Waiting times for GICs in this country are ridiculous (just over three years from GP to GIC for me, starting over five years ago) and the ever-growing waiting list for GRS for trans women is very rapidly becoming a big problem as well. Lack of funding is obviously a huge problem, but lack of planning and poor admin is also contributing. No plans were made for the senior surgeon leaving a few years ago (representing exactly half of their staff), despite his having threatened to for a long time - because he wasn't given any students. His replacement is currently on maternity leave, as she has been since March at least - cover for her clinics (but not any actual surgery) was only commenced a few weeks ago. Nobody had done the work of securing a competent replacement in advance. This leads to situations like the current nine month waiting list I'm on for corrective surgery (a simple same day procedure that means the difference between being able to sleep and sit or not) which would normally be on a wait measured in weeks, at least. The fires and crises are as predictable as they are depressing, arriving irregularly, but each time upsetting the whole system far worse than if it were properly managed.

And yet, apparently they've been ignored continuously amidst hand-wringing, which renewed my frustration at the continued effort of cis groups (e.g. WPATH and its cousins, various councils and committees, boards, etc) to position themselves as authorities on trans people and their lives all the while preventing us from living fully and justly.

This is a thing that is slowly changing. My trans activist housemate attended their annual conference recently as a member, and while she reported a lot of epic fail, there was a lot of very progressive awesome as well, and a growing presence of actual trans people(!) involved in various capacities.

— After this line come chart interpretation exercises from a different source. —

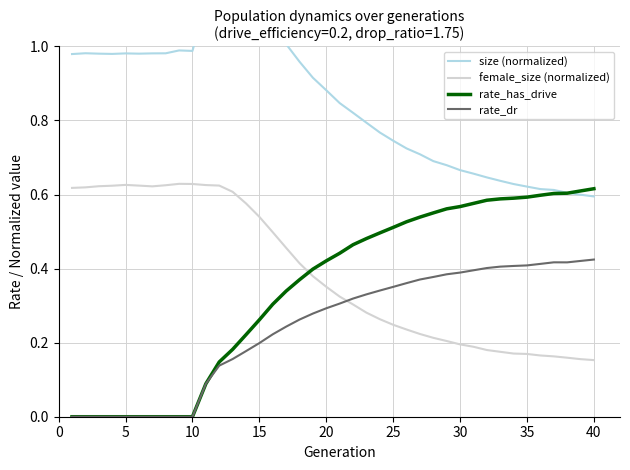

What is the highest value of the size (normalized) series?

1.2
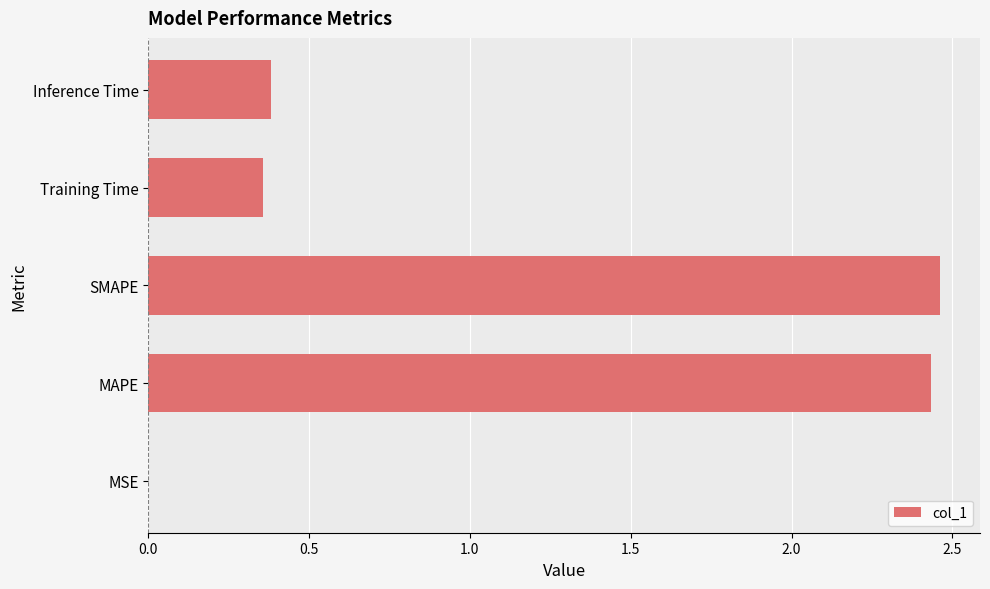

What is the average value?

1.1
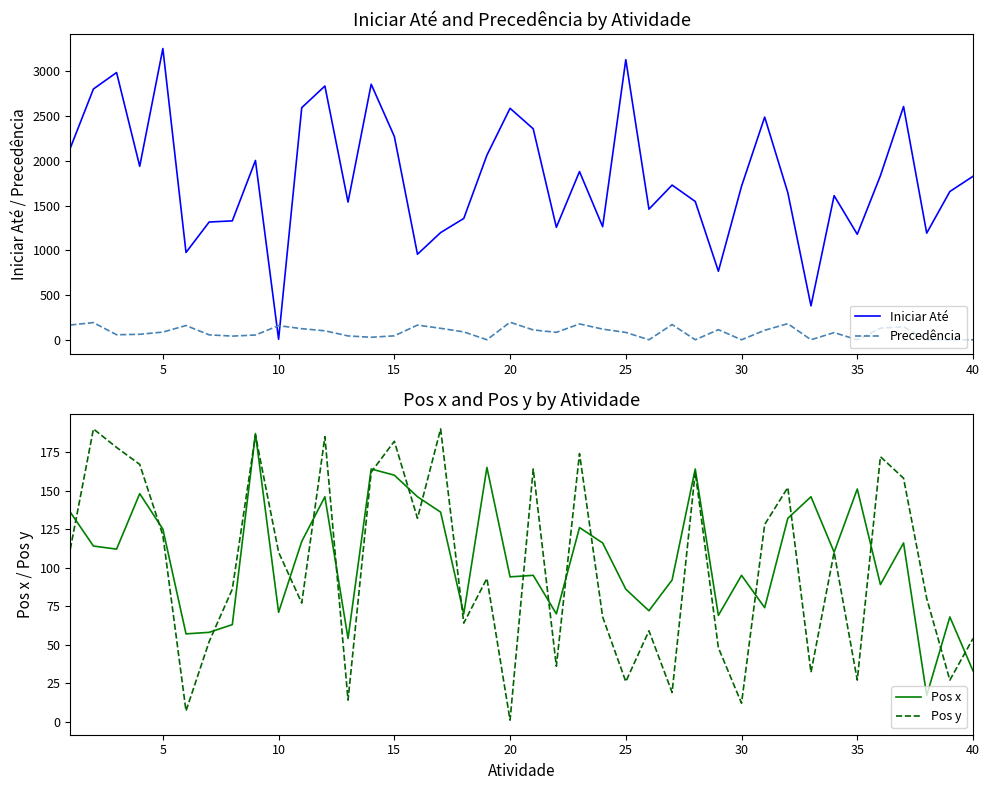

How many times do Precedência and Iniciar Até cross each other?

2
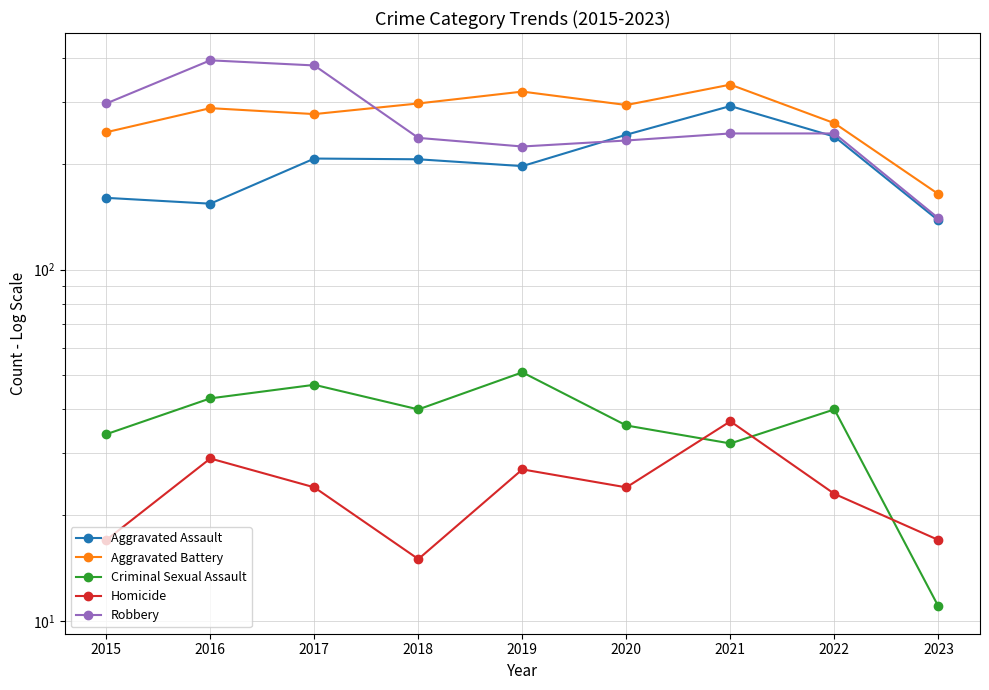

Which category has the lowest value across all series?

2023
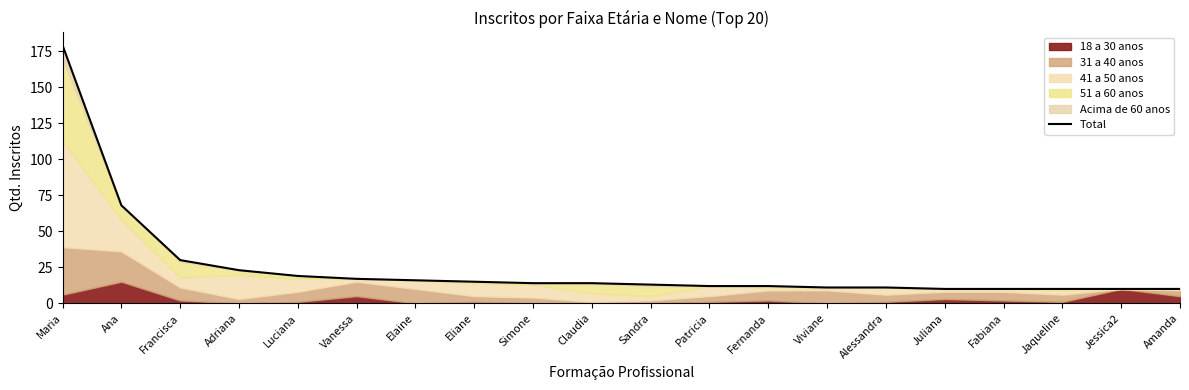

Reading left to right, transcribe all the data shown in this chart.

Maria=179	Ana=68	Francisca=30	Adriana=23	Luciana=19	Vanessa=17	Elaine=16	Eliane=15	Simone=14	Claudia=14	Sandra=13	Patricia=12	Fernanda=12	Viviane=11	Alessandra=11	Juliana=10	Fabiana=10	Jaqueline=10	Jessica2=10	Amanda=10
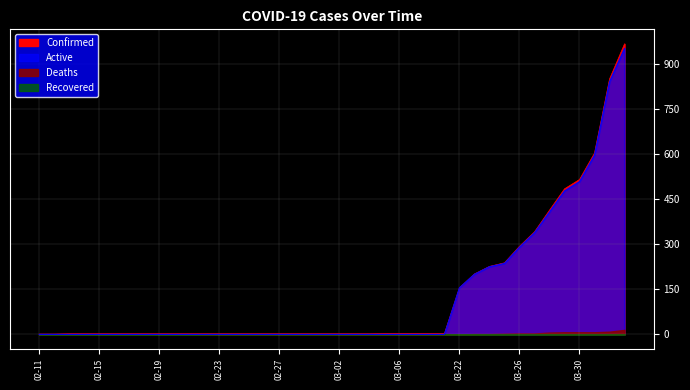

True or false: Confirmed has a value of 3 at 03-08.

True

Long long way to go yet, of course.
posted by Dysk at 12:36 PM on July 11, 2016 [1 favorite]


There's at least one three trans person people whose names are on the SOC. (Though I think of two of the three as at least a little out of touch (one more so than the other) and I think the third has actively toxic ideas.)

I think WPATH is limited because it is fundamentally an academic organisation. It claims to be a professional organisation, but, at the end of the day, most of the people writing the SOC are academics. This makes things tricky both because they're in a small field and have to play politics and because a lot of the progress doesn't seem to come out of academia anyway. (I mean, Tom Waddle and Mazzoni and so on were doing informed consent for like 10 years before v7 of the SOC came out, which has tortured language that was clearly a compromise to get the SOC to sanction those models while still allowing room for university clinics to not change much of anything. And yet the NHS pathway is stilll stuck behind where the SOC is, IIRC.)
posted by hoyland at 3:17 PM on July 11, 2016


Is Gender identity and the big questions that have yet to be answered correct when it says "When a person is born intersex and has treatment at an early stage to make them female, they tend to grow up feeling female, and vice versa?"

I think that sentence sort of skims over a lot of complexities. There are all different kinds of intersex conditions. I've been reading recently about people who are born with complete androgen insensitivity (CAIS), which means that a baby with XY chromosomes develops a body that looks female from the outside, but they develop male gonads rather than a uterus and ovaries. They are raised as girls and they usually only discover their condition when they're teenagers and don't get their period. From what I've read, despite their male DNA, most people with CAIS feel like women and they tend to live out the rest of their lives as women after finding out.